__Task brief__: Only an exact repetition of every entry counts as the answer.

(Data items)
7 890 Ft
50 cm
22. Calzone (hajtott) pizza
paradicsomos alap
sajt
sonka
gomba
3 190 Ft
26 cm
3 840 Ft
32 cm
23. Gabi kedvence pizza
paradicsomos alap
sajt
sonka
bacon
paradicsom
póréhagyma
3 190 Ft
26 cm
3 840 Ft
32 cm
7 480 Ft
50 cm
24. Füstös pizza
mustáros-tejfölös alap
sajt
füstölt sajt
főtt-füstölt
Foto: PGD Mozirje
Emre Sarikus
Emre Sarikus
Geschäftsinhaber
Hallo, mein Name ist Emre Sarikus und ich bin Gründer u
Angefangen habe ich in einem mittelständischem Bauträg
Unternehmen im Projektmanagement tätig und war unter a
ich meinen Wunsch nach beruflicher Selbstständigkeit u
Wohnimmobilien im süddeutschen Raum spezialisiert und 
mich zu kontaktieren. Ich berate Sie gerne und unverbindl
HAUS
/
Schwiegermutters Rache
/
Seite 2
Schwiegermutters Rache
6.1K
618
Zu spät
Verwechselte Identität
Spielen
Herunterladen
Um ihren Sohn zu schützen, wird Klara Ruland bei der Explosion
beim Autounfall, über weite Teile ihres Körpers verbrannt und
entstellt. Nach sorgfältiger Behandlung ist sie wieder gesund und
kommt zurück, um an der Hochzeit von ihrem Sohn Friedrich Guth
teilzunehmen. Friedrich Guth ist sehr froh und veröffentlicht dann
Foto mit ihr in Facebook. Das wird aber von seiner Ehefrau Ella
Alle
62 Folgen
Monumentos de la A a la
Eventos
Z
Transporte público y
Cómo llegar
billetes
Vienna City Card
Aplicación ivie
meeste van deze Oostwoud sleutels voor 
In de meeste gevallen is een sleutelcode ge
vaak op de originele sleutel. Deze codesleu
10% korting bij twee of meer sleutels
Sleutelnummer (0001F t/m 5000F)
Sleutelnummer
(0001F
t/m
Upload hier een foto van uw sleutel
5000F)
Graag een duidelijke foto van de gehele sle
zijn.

__Solution for this task__:
7 890 Ft
50 cm
22. Calzone (hajtott) pizza
paradicsomos alap
sajt
sonka
gomba
3 190 Ft
26 cm
3 840 Ft
32 cm
23. Gabi kedvence pizza
paradicsomos alap
sajt
sonka
bacon
paradicsom
póréhagyma
3 190 Ft
26 cm
3 840 Ft
32 cm
7 480 Ft
50 cm
24. Füstös pizza
mustáros-tejfölös alap
sajt
füstölt sajt
főtt-füstölt
Foto: PGD Mozirje
Emre Sarikus
Emre Sarikus
Geschäftsinhaber
Hallo, mein Name ist Emre Sarikus und ich bin Gründer u
Angefangen habe ich in einem mittelständischem Bauträg
Unternehmen im Projektmanagement tätig und war unter a
ich meinen Wunsch nach beruflicher Selbstständigkeit u
Wohnimmobilien im süddeutschen Raum spezialisiert und 
mich zu kontaktieren. Ich berate Sie gerne und unverbindl
HAUS
/
Schwiegermutters Rache
/
Seite 2
Schwiegermutters Rache
6.1K
618
Zu spät
Verwechselte Identität
Spielen
Herunterladen
Um ihren Sohn zu schützen, wird Klara Ruland bei der Explosion
beim Autounfall, über weite Teile ihres Körpers verbrannt und
entstellt. Nach sorgfältiger Behandlung ist sie wieder gesund und
kommt zurück, um an der Hochzeit von ihrem Sohn Friedrich Guth
teilzunehmen. Friedrich Guth ist sehr froh und veröffentlicht dann
Foto mit ihr in Facebook. Das wird aber von seiner Ehefrau Ella
Alle
62 Folgen
Monumentos de la A a la
Eventos
Z
Transporte público y
Cómo llegar
billetes
Vienna City Card
Aplicación ivie
meeste van deze Oostwoud sleutels voor 
In de meeste gevallen is een sleutelcode ge
vaak op de originele sleutel. Deze codesleu
10% korting bij twee of meer sleutels
Sleutelnummer (0001F t/m 5000F)
Sleutelnummer
(0001F
t/m
Upload hier een foto van uw sleutel
5000F)
Graag een duidelijke foto van de gehele sle
zijn.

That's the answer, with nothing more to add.